What to work on:
Transcribe precisely those lines of the listing that fall between the line containing "left knee: (135, 81)" and the last line, inclusive of both.

The data:
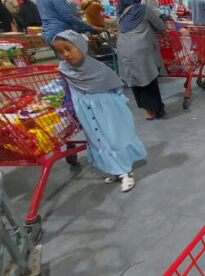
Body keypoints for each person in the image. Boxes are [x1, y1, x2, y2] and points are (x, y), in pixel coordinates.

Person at [48, 30, 145, 192]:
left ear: (80, 46)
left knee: (113, 139)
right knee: (98, 140)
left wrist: (124, 103)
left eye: (68, 49)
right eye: (60, 52)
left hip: (107, 111)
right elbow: (58, 84)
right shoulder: (65, 70)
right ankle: (114, 170)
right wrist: (41, 92)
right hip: (86, 113)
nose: (65, 55)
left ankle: (126, 171)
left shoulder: (97, 68)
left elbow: (115, 87)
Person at [116, 0, 167, 121]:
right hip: (141, 49)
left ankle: (148, 111)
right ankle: (156, 109)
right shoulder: (144, 9)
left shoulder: (120, 13)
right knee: (149, 79)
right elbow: (161, 27)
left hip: (123, 49)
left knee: (135, 81)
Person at [34, 0, 100, 54]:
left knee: (64, 61)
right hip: (60, 33)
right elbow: (67, 17)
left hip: (46, 33)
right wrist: (91, 27)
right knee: (76, 60)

Response to this exercise:
left knee: (135, 81)
Person at [34, 0, 100, 54]:
left knee: (64, 61)
right hip: (60, 33)
right elbow: (67, 17)
left hip: (46, 33)
right wrist: (91, 27)
right knee: (76, 60)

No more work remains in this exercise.